Diego Armando Maradona.

Tuviste la fortuna de de ser privilegiado por la naturaleza al dotarte de esa capacidad técnica que hacía que la bota que calzaba tu pie izquierdo semejase un guante, pero un guante no en el sentido metafórico de la palabra, no, sino en su auténtico significado. Porque a muchos nos resultaría casi imposible hacer con una pelota empleando las manos, que ésta obedeciese tan dócilmente como lo hacía en esa bota, de la que en ocasiones parecía formar parte.

Y tuviste la fortuna de dedicarte a algo tan maravilloso como a este bendito deporte, el fútbol, que hace que millones de seres humanos sean capaces de vibrar, de emocionarse, de gozar, de sufrir, de llorar, de llegar hasta el paroxismo ante lo que ven en una cancha.

Y digo bendito deporte porque nos permite liberar ese impulso atávico de pertenencia a una tribu, del que la evolución aún no ha podido por desgracia desprendernos del todo, por el que nos sentimos hermanados y partícipes de los logros de nuestros representantes (aunque estos no se nos asemejen demasiado), e independientemente de los orígenes, la raza, la pertenecía social, las creencias o la ideología de cada uno de nosotros.

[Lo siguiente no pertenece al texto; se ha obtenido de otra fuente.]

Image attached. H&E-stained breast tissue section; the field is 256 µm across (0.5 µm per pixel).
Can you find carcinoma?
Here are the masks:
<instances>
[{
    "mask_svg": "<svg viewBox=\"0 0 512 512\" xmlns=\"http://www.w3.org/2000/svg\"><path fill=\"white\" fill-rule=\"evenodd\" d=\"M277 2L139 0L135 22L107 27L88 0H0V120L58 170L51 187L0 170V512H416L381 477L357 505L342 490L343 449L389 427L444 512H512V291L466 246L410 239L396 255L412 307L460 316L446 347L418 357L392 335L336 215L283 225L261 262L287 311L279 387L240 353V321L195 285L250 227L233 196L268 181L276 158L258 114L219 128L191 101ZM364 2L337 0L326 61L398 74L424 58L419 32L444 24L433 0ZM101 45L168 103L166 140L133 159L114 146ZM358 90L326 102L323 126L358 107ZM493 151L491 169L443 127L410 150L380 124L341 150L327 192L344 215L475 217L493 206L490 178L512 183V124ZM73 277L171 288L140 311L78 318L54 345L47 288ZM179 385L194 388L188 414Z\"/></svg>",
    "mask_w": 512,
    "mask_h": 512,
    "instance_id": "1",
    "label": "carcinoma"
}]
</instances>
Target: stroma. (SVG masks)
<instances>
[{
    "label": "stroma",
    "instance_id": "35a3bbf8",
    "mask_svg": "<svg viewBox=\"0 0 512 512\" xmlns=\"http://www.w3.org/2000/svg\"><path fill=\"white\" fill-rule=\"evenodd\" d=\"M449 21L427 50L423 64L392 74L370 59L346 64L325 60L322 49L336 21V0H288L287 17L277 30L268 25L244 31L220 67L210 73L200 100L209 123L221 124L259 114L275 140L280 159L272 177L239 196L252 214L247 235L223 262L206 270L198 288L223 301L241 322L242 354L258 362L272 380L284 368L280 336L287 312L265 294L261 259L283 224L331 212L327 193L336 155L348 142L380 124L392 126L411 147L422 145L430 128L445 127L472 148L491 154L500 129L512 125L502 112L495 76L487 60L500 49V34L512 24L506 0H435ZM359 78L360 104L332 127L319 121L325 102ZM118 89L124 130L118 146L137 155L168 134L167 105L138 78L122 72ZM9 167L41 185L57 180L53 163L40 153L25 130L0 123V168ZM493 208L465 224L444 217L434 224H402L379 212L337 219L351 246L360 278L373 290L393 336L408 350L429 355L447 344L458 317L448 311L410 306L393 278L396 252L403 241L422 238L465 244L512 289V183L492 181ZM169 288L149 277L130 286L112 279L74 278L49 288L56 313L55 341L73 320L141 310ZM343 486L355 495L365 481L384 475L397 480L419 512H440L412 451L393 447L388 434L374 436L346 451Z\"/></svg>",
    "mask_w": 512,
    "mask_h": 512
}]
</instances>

Millones de personas te estaremos eternamente agradecidos por habernos hecho tocar el cielo con las manos con ocasión de un regate, un recorte, un gol, una victoria sobre el país que os había ganado una guerra, del gol del siglo o de esa pillería con la mano. Y por haber podido hacer realidad tu sueño, que se ha convertido en su sueño, el de que un chico humilde sea capaz de encumbrarse hasta lo más alto sin dejar de lado su sencillez y sus raíces y se enfrente a los poderosos con toda la fuerza de su popularidad al vez que abraza sinceramente a Fidel y a Maduro.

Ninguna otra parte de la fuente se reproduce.